If there was a soundtrack to the annual outcomes for Hipgnosis subsequent week, Hey Massive Spender can be good. In a deal-making flurry geared toward capitalising on a surge in music listening in the course of the pandemic, the music rights proprietor has over the previous 12 months spent $1bn (£710m) on evergreen hit songs, shopping for the rights to 84 music catalogues by artists starting from Neil Younger to Shakira.
Its whole catalogue, which additionally consists of songs by Beyoncé, Blondie, Barry Manilow and extra, is price $2.2bn following that spree.
The London-listed firm, which earns royalties each time one of many 65,000 songs to which it owns the rights is streamed, is predicted to report on Tuesday that revenues rose by two-thirds to $138m and income climbed by half to $107m within the 12 months to the top of March. Merck Mercuriadis, founder and chief government of Hipgnosis, stated final month that whereas he by no means “wished for a pandemic” the end result was an “acceleration of consumption of traditional songs via streaming”.
Since floating on the London Inventory Alternate in 2018, Hipgnosis has spent $2bn on rights to catalogues, and now values its total portfolio of 138 catalogues at $2.2bn, a rise of 13.6%, or $265m, since flotation.

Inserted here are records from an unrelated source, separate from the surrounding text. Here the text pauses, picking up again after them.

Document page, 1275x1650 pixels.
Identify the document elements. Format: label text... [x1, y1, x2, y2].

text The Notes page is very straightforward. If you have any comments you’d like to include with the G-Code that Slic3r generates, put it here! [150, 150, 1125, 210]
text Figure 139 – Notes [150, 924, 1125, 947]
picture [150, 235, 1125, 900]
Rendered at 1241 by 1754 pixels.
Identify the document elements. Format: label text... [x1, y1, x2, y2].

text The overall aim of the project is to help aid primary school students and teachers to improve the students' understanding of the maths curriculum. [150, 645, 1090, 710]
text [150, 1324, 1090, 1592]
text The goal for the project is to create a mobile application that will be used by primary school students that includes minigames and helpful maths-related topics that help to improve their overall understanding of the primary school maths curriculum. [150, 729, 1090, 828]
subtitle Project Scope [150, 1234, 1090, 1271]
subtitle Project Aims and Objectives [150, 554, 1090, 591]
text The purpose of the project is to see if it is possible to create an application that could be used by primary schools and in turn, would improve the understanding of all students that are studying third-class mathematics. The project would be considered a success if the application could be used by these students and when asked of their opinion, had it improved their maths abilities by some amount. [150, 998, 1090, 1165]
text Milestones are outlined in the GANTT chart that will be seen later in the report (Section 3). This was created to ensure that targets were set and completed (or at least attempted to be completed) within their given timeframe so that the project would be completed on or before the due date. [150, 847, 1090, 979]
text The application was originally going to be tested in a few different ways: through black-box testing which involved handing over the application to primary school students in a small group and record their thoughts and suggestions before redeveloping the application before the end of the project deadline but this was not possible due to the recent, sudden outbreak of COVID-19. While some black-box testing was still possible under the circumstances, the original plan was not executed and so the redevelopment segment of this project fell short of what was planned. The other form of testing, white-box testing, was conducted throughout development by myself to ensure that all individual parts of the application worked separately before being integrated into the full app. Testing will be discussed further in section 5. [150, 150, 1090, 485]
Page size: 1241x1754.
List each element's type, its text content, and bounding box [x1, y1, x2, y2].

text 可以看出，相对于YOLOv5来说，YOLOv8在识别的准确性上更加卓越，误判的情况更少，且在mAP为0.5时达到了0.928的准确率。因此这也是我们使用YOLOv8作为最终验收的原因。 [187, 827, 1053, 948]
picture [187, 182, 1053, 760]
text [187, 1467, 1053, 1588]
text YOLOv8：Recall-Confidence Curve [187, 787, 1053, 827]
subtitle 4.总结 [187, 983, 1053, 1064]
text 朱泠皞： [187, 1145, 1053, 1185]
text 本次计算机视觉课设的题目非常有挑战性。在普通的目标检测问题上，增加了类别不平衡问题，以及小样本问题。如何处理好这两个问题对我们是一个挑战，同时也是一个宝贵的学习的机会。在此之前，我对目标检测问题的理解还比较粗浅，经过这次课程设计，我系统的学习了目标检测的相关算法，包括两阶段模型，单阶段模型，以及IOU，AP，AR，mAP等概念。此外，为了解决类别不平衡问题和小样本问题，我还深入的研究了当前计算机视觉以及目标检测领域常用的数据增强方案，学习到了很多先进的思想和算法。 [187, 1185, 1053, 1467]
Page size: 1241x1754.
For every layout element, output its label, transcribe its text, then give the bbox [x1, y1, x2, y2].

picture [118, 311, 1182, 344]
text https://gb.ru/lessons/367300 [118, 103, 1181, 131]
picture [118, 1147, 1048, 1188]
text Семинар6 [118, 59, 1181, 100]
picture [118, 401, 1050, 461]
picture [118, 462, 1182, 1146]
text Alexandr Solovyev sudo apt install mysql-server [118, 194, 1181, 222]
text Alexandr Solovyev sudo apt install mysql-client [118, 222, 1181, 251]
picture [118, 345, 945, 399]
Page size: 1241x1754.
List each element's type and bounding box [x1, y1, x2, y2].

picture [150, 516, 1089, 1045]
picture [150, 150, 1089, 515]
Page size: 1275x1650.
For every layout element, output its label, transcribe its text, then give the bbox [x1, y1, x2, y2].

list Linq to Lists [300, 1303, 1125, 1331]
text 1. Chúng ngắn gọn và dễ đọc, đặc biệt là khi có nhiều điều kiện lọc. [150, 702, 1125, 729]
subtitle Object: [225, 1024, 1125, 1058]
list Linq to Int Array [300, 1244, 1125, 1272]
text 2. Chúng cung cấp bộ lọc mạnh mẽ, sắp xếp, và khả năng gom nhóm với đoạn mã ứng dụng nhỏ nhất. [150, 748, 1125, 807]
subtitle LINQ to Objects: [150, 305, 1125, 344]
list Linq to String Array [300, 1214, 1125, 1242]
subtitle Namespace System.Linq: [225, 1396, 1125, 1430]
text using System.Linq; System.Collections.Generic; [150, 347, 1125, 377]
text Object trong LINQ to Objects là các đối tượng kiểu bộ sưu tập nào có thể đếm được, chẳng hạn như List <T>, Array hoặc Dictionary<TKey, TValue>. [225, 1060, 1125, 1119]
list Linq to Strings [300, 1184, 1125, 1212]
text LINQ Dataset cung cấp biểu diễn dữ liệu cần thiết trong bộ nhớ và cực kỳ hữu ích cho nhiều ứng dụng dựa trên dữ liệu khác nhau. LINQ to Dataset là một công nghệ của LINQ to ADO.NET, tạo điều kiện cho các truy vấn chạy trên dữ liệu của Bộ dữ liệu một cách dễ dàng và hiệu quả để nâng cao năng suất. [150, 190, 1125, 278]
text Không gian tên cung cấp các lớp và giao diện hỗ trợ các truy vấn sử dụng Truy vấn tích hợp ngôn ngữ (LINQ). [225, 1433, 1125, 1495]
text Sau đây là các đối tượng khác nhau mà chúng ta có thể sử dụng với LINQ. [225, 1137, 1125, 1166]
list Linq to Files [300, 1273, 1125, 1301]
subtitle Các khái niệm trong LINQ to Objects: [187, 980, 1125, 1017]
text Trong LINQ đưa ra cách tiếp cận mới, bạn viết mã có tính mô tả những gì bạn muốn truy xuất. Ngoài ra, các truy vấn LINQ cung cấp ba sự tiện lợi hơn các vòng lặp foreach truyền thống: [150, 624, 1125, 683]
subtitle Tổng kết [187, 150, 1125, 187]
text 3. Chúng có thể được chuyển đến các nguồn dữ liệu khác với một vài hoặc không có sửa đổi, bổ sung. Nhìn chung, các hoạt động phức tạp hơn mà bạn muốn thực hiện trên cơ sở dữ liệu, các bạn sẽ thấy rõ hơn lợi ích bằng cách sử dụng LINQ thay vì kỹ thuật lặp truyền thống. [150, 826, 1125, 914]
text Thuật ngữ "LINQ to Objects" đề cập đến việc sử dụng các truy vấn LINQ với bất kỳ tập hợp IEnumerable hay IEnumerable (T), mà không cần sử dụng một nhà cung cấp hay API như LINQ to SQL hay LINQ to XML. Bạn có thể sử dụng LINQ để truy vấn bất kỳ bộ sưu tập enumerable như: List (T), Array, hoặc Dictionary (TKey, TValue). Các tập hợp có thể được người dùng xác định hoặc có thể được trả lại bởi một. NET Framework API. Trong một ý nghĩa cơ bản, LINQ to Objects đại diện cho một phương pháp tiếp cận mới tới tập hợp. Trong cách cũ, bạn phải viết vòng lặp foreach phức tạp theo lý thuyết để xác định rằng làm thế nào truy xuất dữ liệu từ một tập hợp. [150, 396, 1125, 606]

The streaming growth has saved a music business that had been struggling within the tooth of piracy and the inexorable decline of CD gross sales. Final 12 months, international music gross sales grew for a sixth consecutive 12 months to $21.6bn, fuelled by an 18.5% rise in subscriptions to streaming companies, which now account for 62% of complete international gross sales. Whole international music revenues are up greater than 50% from their nadir in 2014, due to the 443 million customers of subscription streaming companies similar to Spotify, Apple Music and Amazon Music.
However Hipgnosis’s mannequin is proving that not all music is created equal, and that the oldies could be the most effective. Now 60% of the songs Hipgnosis owns the rights to are greater than 10 years previous – an enormous rise from the 32.5% seen on the finish of March final 12 months. Two years in the past that proportion was simply 10%.
Mercuriadis is just not the one one cashing in. Warner Music, the world’s third-largest music firm, dwelling to artists together with Ed Sheeran, moved to drift final June and has seen its share worth enhance 15% up to now 12 months to provide it a market worth of $18bn. Proprietor Len Blavatnik paid simply $3.3bn for the corporate in 2011. And Vivendi – proprietor of the world’s largest music firm, Common Music, dwelling to artists and rights from Woman Gaga to the Beatles – is about to drift in Amsterdam in September with a valuation in extra of €35bn.
Nevertheless, the growth instances could also be coming to an finish as streaming income development slows, notably in mature western markets, and bidding wars for premium artist catalogues overheats. In an interview with the Guardian final 12 months, Mercuriadis estimated that he had two, perhaps three years at greatest, to safe commercially viable offers for catalogues earlier than the music business encounters the Netflix-fuelled drawback TV faces: hyperinflation for crown-jewel content material. Within the meantime, although, Hipgnosis will preserve spending.